**Job:**
Word for word, please restate the lines from the beginning of the data through the line in which "des moments forts de la descente. S" appears.

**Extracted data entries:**
--------------------------------
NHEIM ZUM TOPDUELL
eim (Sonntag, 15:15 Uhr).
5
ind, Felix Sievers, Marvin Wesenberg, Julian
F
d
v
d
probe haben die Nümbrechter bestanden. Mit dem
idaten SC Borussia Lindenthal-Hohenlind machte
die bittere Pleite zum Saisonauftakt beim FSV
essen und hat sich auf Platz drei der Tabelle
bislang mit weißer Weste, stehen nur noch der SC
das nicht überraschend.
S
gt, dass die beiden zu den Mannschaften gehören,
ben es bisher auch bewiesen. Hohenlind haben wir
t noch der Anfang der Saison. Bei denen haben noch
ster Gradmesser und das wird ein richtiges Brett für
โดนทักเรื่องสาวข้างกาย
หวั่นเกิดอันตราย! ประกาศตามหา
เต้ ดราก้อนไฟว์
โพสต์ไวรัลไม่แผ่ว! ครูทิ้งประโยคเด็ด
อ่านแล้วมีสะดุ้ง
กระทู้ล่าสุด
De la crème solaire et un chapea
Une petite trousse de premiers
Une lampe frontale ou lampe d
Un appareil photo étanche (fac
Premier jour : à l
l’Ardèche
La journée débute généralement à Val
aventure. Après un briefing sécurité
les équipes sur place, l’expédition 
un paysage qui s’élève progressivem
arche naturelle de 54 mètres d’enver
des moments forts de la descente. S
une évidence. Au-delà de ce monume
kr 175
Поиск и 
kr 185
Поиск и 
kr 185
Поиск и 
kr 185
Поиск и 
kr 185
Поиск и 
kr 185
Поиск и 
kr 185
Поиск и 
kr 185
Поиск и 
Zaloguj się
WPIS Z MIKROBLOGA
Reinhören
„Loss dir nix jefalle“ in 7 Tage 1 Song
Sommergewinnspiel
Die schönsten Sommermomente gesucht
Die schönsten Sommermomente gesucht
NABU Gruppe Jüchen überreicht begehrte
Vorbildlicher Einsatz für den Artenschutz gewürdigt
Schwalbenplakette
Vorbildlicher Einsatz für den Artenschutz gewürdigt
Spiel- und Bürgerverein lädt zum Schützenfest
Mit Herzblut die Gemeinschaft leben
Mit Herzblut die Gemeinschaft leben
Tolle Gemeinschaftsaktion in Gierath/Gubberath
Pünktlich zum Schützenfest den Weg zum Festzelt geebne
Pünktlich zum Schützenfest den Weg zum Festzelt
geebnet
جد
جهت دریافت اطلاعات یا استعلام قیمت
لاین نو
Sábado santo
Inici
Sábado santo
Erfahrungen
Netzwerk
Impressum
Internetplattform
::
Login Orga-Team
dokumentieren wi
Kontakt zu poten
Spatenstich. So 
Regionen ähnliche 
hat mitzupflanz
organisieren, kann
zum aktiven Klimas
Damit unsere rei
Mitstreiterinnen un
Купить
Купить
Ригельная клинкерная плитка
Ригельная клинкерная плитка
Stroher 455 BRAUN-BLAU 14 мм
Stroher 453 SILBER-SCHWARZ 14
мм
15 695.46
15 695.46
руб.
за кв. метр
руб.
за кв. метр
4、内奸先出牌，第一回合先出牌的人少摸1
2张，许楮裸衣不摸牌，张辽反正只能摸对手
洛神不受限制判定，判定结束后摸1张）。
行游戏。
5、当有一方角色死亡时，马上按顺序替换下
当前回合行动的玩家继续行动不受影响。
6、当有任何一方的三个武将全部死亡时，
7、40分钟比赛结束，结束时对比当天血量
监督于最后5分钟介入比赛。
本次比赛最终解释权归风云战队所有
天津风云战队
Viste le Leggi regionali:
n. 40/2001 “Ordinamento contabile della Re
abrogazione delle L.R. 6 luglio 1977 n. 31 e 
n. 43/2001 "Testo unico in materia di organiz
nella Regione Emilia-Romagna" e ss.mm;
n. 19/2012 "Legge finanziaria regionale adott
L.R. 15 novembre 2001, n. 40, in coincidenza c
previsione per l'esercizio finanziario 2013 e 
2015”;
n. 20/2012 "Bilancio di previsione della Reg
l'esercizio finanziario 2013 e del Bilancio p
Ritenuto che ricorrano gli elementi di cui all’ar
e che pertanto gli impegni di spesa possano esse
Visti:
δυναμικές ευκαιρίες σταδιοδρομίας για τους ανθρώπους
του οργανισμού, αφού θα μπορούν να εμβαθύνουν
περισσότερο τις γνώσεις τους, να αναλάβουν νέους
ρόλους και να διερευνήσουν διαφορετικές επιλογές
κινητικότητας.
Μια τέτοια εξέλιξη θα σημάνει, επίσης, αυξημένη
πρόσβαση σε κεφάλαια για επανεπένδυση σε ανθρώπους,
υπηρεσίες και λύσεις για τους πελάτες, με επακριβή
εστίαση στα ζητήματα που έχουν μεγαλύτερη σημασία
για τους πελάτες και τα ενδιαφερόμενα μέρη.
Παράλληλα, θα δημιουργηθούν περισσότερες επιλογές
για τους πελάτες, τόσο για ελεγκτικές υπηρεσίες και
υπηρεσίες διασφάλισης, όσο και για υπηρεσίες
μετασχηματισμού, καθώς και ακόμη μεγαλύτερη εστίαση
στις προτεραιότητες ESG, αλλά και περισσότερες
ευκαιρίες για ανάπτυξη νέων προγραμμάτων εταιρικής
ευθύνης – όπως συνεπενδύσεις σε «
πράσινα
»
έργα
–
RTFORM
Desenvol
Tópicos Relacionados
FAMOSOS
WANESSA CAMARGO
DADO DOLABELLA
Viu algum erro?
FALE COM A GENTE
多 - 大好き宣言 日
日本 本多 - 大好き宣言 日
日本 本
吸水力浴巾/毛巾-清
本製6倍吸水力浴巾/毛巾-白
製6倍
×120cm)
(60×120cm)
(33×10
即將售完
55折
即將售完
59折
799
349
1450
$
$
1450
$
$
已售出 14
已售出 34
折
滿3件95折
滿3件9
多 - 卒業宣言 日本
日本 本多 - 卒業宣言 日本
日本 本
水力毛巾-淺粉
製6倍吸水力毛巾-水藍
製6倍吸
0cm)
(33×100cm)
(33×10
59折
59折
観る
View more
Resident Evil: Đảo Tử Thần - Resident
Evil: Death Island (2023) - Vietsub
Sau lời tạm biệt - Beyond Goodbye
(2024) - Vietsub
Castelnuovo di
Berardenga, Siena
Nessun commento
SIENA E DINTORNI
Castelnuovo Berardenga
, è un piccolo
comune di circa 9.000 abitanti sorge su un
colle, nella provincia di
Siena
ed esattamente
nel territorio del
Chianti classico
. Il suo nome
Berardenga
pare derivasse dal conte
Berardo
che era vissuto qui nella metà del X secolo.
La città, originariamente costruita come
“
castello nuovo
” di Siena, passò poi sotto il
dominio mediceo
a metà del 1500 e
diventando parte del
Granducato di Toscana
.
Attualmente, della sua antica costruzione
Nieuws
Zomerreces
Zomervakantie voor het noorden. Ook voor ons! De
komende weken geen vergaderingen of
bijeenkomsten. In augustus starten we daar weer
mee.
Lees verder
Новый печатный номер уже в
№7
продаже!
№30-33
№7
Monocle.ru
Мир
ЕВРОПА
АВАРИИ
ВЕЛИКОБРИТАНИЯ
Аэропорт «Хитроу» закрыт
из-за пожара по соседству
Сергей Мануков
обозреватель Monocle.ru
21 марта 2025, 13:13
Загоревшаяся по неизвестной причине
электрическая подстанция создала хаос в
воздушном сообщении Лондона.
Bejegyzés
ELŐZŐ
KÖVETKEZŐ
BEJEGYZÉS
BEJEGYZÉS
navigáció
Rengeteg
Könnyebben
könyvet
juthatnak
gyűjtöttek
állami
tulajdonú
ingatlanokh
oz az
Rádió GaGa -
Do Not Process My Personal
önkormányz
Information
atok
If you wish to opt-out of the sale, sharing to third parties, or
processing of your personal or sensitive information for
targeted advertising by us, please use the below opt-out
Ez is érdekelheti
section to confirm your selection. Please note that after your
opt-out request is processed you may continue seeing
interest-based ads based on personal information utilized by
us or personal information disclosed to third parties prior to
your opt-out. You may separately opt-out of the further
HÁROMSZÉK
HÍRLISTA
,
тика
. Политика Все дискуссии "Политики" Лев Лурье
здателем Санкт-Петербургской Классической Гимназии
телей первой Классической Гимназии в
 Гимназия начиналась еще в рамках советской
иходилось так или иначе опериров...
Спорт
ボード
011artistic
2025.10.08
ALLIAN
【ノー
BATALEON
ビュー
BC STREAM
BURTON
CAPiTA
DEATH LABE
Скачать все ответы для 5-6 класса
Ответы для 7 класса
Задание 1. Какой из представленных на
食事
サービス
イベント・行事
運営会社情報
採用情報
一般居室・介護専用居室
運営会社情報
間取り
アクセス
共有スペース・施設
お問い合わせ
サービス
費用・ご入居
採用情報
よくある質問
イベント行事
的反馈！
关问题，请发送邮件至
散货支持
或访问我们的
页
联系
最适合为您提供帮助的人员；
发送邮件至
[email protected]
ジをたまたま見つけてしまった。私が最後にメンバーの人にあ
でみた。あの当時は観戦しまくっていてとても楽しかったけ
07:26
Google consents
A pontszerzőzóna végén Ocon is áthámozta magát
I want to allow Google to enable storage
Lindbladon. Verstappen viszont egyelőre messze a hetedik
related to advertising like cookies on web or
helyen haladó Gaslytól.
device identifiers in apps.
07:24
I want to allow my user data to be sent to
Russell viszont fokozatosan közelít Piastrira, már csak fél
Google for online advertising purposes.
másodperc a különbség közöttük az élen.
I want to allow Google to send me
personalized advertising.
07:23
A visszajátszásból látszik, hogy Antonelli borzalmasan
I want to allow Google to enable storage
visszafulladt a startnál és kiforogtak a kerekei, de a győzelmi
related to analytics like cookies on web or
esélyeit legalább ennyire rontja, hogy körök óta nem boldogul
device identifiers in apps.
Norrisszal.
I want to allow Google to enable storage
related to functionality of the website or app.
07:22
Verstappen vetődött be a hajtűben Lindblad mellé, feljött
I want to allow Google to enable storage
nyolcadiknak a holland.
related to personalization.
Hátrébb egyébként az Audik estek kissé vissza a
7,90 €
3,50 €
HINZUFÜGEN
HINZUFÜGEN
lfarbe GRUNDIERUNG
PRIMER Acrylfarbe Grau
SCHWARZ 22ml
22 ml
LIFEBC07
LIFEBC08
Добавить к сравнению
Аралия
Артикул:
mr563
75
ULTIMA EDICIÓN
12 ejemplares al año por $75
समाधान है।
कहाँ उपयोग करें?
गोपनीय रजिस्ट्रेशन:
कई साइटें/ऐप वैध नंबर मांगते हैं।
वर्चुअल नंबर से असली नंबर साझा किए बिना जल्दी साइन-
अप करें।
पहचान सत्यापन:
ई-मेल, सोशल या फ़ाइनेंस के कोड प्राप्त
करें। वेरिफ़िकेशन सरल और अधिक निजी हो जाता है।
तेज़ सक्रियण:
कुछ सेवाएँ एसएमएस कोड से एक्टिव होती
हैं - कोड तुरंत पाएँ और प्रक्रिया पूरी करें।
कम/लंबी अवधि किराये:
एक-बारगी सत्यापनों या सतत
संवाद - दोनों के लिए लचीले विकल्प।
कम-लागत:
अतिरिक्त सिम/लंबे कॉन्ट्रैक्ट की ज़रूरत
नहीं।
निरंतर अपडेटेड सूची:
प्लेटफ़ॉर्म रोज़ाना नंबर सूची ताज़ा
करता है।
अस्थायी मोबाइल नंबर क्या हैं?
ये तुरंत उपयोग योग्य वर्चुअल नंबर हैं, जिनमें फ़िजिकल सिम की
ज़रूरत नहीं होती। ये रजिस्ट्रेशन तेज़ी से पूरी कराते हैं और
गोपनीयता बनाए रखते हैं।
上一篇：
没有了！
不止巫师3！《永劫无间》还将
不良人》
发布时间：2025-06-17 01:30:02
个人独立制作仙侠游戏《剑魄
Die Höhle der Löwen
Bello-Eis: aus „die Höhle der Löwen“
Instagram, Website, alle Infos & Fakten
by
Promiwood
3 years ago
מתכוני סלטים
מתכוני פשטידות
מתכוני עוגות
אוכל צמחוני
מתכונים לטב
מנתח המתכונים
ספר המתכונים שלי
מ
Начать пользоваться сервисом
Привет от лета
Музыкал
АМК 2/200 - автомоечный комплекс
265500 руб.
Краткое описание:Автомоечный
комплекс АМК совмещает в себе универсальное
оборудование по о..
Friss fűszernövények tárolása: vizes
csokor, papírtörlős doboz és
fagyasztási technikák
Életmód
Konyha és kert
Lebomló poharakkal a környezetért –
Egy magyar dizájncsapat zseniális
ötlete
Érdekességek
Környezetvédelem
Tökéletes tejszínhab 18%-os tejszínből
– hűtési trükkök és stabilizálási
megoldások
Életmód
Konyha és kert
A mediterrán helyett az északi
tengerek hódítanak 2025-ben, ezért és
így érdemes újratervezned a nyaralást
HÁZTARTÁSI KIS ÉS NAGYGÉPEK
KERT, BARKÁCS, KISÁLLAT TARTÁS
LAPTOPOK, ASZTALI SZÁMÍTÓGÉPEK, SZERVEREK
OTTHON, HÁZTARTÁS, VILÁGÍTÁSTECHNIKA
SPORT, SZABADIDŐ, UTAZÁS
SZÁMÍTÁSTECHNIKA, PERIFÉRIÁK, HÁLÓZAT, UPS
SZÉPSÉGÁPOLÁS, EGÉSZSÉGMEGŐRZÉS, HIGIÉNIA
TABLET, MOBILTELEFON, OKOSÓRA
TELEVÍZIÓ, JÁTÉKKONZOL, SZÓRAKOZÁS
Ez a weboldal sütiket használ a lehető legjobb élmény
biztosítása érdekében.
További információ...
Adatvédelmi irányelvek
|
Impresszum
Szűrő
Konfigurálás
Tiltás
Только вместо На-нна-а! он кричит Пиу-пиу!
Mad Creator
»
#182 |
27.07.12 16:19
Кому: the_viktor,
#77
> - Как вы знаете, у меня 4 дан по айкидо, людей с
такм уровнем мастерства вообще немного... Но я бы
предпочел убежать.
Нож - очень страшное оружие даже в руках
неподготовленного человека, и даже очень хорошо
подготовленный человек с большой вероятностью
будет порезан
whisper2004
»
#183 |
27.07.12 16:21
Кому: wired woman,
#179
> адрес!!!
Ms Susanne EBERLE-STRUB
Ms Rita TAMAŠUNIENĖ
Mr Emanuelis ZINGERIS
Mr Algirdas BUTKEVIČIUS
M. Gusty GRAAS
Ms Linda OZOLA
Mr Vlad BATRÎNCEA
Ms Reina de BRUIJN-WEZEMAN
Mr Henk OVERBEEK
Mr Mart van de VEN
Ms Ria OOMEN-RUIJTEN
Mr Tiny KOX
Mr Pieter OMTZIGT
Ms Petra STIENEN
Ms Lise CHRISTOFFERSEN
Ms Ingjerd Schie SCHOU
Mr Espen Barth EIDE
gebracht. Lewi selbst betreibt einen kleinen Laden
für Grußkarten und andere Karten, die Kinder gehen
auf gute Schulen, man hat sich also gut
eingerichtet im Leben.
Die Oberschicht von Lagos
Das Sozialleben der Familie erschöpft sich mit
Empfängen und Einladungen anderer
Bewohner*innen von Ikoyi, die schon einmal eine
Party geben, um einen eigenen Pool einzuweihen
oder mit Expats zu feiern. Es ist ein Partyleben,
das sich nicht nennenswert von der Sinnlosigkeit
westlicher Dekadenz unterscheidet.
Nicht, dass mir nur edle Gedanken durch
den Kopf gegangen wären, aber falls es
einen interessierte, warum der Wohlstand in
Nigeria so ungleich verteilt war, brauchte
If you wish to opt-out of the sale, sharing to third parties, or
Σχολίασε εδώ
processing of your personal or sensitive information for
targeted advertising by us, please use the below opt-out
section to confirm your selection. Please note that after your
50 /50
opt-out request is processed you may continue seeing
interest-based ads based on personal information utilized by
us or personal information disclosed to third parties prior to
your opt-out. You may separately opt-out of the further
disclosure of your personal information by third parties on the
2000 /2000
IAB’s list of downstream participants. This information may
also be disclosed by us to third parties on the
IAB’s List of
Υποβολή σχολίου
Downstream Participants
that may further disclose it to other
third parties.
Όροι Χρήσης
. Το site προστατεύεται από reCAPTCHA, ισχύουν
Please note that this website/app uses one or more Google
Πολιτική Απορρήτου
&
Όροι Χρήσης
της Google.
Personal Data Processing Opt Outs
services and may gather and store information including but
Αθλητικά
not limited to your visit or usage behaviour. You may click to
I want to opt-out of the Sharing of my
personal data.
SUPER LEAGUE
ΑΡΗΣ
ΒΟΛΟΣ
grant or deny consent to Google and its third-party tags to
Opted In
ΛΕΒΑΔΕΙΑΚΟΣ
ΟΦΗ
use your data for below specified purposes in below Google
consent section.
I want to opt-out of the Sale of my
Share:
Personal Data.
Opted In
--------------------------------
**Solution for this problem:**
NHEIM ZUM TOPDUELL
eim (Sonntag, 15:15 Uhr).
5
ind, Felix Sievers, Marvin Wesenberg, Julian
F
d
v
d
probe haben die Nümbrechter bestanden. Mit dem
idaten SC Borussia Lindenthal-Hohenlind machte
die bittere Pleite zum Saisonauftakt beim FSV
essen und hat sich auf Platz drei der Tabelle
bislang mit weißer Weste, stehen nur noch der SC
das nicht überraschend.
S
gt, dass die beiden zu den Mannschaften gehören,
ben es bisher auch bewiesen. Hohenlind haben wir
t noch der Anfang der Saison. Bei denen haben noch
ster Gradmesser und das wird ein richtiges Brett für
โดนทักเรื่องสาวข้างกาย
หวั่นเกิดอันตราย! ประกาศตามหา
เต้ ดราก้อนไฟว์
โพสต์ไวรัลไม่แผ่ว! ครูทิ้งประโยคเด็ด
อ่านแล้วมีสะดุ้ง
กระทู้ล่าสุด
De la crème solaire et un chapea
Une petite trousse de premiers
Une lampe frontale ou lampe d
Un appareil photo étanche (fac
Premier jour : à l
l’Ardèche
La journée débute généralement à Val
aventure. Après un briefing sécurité
les équipes sur place, l’expédition 
un paysage qui s’élève progressivem
arche naturelle de 54 mètres d’enver
des moments forts de la descente. S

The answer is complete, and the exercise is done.